**Work required:**
Output the entries that follow, word for word.

------------------------------------------------------------------------

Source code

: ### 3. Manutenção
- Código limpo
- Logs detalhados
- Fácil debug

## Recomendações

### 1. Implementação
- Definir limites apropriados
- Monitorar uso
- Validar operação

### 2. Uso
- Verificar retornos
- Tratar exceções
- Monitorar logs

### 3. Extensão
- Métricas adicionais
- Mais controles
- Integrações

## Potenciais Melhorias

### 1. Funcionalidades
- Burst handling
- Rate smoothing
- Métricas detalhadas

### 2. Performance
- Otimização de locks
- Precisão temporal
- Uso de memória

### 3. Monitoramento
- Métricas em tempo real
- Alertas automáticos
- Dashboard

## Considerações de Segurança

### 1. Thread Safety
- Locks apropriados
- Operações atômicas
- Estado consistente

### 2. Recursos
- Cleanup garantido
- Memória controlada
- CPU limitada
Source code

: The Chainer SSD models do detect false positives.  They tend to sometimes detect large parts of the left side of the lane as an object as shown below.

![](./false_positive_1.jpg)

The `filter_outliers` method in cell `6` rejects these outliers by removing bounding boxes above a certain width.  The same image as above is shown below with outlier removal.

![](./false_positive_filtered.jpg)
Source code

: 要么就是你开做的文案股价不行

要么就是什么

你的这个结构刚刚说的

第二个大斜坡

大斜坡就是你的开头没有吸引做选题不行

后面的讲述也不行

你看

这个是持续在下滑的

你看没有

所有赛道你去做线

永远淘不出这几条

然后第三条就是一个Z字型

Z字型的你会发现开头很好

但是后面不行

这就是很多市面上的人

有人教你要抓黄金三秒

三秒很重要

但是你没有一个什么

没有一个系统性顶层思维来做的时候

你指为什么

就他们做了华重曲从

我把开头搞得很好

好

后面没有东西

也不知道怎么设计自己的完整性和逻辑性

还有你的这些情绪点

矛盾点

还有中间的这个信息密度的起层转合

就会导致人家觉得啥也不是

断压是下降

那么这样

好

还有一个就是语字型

------------------------------------------------------------------------

**Exercise response:**
Source code

: ### 3. Manutenção
- Código limpo
- Logs detalhados
- Fácil debug

## Recomendações

### 1. Implementação
- Definir limites apropriados
- Monitorar uso
- Validar operação

### 2. Uso
- Verificar retornos
- Tratar exceções
- Monitorar logs

### 3. Extensão
- Métricas adicionais
- Mais controles
- Integrações

## Potenciais Melhorias

### 1. Funcionalidades
- Burst handling
- Rate smoothing
- Métricas detalhadas

### 2. Performance
- Otimização de locks
- Precisão temporal
- Uso de memória

### 3. Monitoramento
- Métricas em tempo real
- Alertas automáticos
- Dashboard

## Considerações de Segurança

### 1. Thread Safety
- Locks apropriados
- Operações atômicas
- Estado consistente

### 2. Recursos
- Cleanup garantido
- Memória controlada
- CPU limitada
Source code

: The Chainer SSD models do detect false positives.  They tend to sometimes detect large parts of the left side of the lane as an object as shown below.

![](./false_positive_1.jpg)

The `filter_outliers` method in cell `6` rejects these outliers by removing bounding boxes above a certain width.  The same image as above is shown below with outlier removal.

![](./false_positive_filtered.jpg)
Source code

: 要么就是你开做的文案股价不行

要么就是什么

你的这个结构刚刚说的

第二个大斜坡

大斜坡就是你的开头没有吸引做选题不行

后面的讲述也不行

你看

这个是持续在下滑的

你看没有

所有赛道你去做线

永远淘不出这几条

然后第三条就是一个Z字型

Z字型的你会发现开头很好

但是后面不行

这就是很多市面上的人

有人教你要抓黄金三秒

三秒很重要

但是你没有一个什么

没有一个系统性顶层思维来做的时候

你指为什么

就他们做了华重曲从

我把开头搞得很好

好

后面没有东西

也不知道怎么设计自己的完整性和逻辑性

还有你的这些情绪点

矛盾点

还有中间的这个信息密度的起层转合

就会导致人家觉得啥也不是

断压是下降

那么这样

好

还有一个就是语字型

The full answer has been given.